## Aim
Reproduce the data below verbatim, line for line.

(Stored data entries)
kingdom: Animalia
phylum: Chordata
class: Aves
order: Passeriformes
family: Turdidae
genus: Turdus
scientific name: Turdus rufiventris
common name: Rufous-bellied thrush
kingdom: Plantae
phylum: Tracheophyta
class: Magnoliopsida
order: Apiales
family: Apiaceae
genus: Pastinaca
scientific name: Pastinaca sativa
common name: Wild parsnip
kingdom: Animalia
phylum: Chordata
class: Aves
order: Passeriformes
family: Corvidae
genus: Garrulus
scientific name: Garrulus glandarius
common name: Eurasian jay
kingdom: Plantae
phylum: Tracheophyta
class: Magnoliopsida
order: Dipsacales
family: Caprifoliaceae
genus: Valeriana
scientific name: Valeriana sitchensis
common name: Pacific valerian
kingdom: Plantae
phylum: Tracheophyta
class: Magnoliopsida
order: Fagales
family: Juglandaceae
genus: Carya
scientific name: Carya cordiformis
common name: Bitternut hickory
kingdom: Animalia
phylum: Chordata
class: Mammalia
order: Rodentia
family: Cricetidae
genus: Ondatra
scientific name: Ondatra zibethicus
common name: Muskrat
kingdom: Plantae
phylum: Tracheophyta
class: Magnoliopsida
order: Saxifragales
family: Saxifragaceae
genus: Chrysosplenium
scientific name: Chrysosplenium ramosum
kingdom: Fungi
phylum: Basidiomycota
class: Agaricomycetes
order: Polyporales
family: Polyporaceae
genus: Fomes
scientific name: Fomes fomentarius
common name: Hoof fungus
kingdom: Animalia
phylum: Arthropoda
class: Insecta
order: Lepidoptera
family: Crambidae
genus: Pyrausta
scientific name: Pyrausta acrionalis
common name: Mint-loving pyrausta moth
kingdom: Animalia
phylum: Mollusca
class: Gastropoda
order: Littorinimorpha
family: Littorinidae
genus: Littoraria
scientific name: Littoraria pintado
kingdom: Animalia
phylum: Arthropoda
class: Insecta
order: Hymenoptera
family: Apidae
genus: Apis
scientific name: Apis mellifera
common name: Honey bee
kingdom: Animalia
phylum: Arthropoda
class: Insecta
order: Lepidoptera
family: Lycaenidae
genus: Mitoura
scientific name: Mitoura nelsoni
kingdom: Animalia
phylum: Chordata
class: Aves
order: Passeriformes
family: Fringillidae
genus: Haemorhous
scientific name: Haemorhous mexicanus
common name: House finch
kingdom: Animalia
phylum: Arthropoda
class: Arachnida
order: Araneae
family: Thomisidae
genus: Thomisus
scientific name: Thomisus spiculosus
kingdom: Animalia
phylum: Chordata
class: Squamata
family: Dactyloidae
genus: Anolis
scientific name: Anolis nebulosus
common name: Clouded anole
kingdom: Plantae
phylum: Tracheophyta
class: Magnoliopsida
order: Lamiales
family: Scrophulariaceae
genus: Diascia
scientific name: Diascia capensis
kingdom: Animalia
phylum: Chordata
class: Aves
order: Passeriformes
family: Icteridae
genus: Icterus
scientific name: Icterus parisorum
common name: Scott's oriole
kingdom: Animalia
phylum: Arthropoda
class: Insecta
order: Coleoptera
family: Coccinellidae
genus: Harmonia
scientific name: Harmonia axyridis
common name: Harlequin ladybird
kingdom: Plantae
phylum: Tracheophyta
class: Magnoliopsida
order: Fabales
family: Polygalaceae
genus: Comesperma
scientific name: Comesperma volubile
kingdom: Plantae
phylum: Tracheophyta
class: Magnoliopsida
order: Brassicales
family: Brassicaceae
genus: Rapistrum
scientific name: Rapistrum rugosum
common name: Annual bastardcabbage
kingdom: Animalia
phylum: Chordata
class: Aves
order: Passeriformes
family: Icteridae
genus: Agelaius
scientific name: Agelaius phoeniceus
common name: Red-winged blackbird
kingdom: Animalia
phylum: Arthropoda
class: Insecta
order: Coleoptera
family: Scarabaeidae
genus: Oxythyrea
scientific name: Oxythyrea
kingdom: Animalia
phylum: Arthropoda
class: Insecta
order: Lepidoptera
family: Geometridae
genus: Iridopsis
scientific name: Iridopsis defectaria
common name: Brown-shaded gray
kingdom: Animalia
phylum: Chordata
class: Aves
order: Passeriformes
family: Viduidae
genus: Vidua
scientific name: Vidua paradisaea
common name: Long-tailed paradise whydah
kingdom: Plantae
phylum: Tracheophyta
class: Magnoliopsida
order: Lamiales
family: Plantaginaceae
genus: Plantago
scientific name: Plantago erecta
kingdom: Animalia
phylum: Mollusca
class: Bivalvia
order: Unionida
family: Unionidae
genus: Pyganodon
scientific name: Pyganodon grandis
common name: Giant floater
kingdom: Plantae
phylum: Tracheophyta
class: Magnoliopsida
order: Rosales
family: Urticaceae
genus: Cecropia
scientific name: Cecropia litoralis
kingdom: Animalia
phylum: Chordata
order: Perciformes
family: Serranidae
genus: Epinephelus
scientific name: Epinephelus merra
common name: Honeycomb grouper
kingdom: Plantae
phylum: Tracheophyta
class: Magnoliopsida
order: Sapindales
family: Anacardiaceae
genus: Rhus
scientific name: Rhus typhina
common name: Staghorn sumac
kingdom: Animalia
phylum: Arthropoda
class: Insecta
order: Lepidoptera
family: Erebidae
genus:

## Response to this task
kingdom: Animalia
phylum: Chordata
class: Aves
order: Passeriformes
family: Turdidae
genus: Turdus
scientific name: Turdus rufiventris
common name: Rufous-bellied thrush
kingdom: Plantae
phylum: Tracheophyta
class: Magnoliopsida
order: Apiales
family: Apiaceae
genus: Pastinaca
scientific name: Pastinaca sativa
common name: Wild parsnip
kingdom: Animalia
phylum: Chordata
class: Aves
order: Passeriformes
family: Corvidae
genus: Garrulus
scientific name: Garrulus glandarius
common name: Eurasian jay
kingdom: Plantae
phylum: Tracheophyta
class: Magnoliopsida
order: Dipsacales
family: Caprifoliaceae
genus: Valeriana
scientific name: Valeriana sitchensis
common name: Pacific valerian
kingdom: Plantae
phylum: Tracheophyta
class: Magnoliopsida
order: Fagales
family: Juglandaceae
genus: Carya
scientific name: Carya cordiformis
common name: Bitternut hickory
kingdom: Animalia
phylum: Chordata
class: Mammalia
order: Rodentia
family: Cricetidae
genus: Ondatra
scientific name: Ondatra zibethicus
common name: Muskrat
kingdom: Plantae
phylum: Tracheophyta
class: Magnoliopsida
order: Saxifragales
family: Saxifragaceae
genus: Chrysosplenium
scientific name: Chrysosplenium ramosum
kingdom: Fungi
phylum: Basidiomycota
class: Agaricomycetes
order: Polyporales
family: Polyporaceae
genus: Fomes
scientific name: Fomes fomentarius
common name: Hoof fungus
kingdom: Animalia
phylum: Arthropoda
class: Insecta
order: Lepidoptera
family: Crambidae
genus: Pyrausta
scientific name: Pyrausta acrionalis
common name: Mint-loving pyrausta moth
kingdom: Animalia
phylum: Mollusca
class: Gastropoda
order: Littorinimorpha
family: Littorinidae
genus: Littoraria
scientific name: Littoraria pintado
kingdom: Animalia
phylum: Arthropoda
class: Insecta
order: Hymenoptera
family: Apidae
genus: Apis
scientific name: Apis mellifera
common name: Honey bee
kingdom: Animalia
phylum: Arthropoda
class: Insecta
order: Lepidoptera
family: Lycaenidae
genus: Mitoura
scientific name: Mitoura nelsoni
kingdom: Animalia
phylum: Chordata
class: Aves
order: Passeriformes
family: Fringillidae
genus: Haemorhous
scientific name: Haemorhous mexicanus
common name: House finch
kingdom: Animalia
phylum: Arthropoda
class: Arachnida
order: Araneae
family: Thomisidae
genus: Thomisus
scientific name: Thomisus spiculosus
kingdom: Animalia
phylum: Chordata
class: Squamata
family: Dactyloidae
genus: Anolis
scientific name: Anolis nebulosus
common name: Clouded anole
kingdom: Plantae
phylum: Tracheophyta
class: Magnoliopsida
order: Lamiales
family: Scrophulariaceae
genus: Diascia
scientific name: Diascia capensis
kingdom: Animalia
phylum: Chordata
class: Aves
order: Passeriformes
family: Icteridae
genus: Icterus
scientific name: Icterus parisorum
common name: Scott's oriole
kingdom: Animalia
phylum: Arthropoda
class: Insecta
order: Coleoptera
family: Coccinellidae
genus: Harmonia
scientific name: Harmonia axyridis
common name: Harlequin ladybird
kingdom: Plantae
phylum: Tracheophyta
class: Magnoliopsida
order: Fabales
family: Polygalaceae
genus: Comesperma
scientific name: Comesperma volubile
kingdom: Plantae
phylum: Tracheophyta
class: Magnoliopsida
order: Brassicales
family: Brassicaceae
genus: Rapistrum
scientific name: Rapistrum rugosum
common name: Annual bastardcabbage
kingdom: Animalia
phylum: Chordata
class: Aves
order: Passeriformes
family: Icteridae
genus: Agelaius
scientific name: Agelaius phoeniceus
common name: Red-winged blackbird
kingdom: Animalia
phylum: Arthropoda
class: Insecta
order: Coleoptera
family: Scarabaeidae
genus: Oxythyrea
scientific name: Oxythyrea
kingdom: Animalia
phylum: Arthropoda
class: Insecta
order: Lepidoptera
family: Geometridae
genus: Iridopsis
scientific name: Iridopsis defectaria
common name: Brown-shaded gray
kingdom: Animalia
phylum: Chordata
class: Aves
order: Passeriformes
family: Viduidae
genus: Vidua
scientific name: Vidua paradisaea
common name: Long-tailed paradise whydah
kingdom: Plantae
phylum: Tracheophyta
class: Magnoliopsida
order: Lamiales
family: Plantaginaceae
genus: Plantago
scientific name: Plantago erecta
kingdom: Animalia
phylum: Mollusca
class: Bivalvia
order: Unionida
family: Unionidae
genus: Pyganodon
scientific name: Pyganodon grandis
common name: Giant floater
kingdom: Plantae
phylum: Tracheophyta
class: Magnoliopsida
order: Rosales
family: Urticaceae
genus: Cecropia
scientific name: Cecropia litoralis
kingdom: Animalia
phylum: Chordata
order: Perciformes
family: Serranidae
genus: Epinephelus
scientific name: Epinephelus merra
common name: Honeycomb grouper
kingdom: Plantae
phylum: Tracheophyta
class: Magnoliopsida
order: Sapindales
family: Anacardiaceae
genus: Rhus
scientific name: Rhus typhina
common name: Staghorn sumac
kingdom: Animalia
phylum: Arthropoda
class: Insecta
order: Lepidoptera
family: Erebidae
genus:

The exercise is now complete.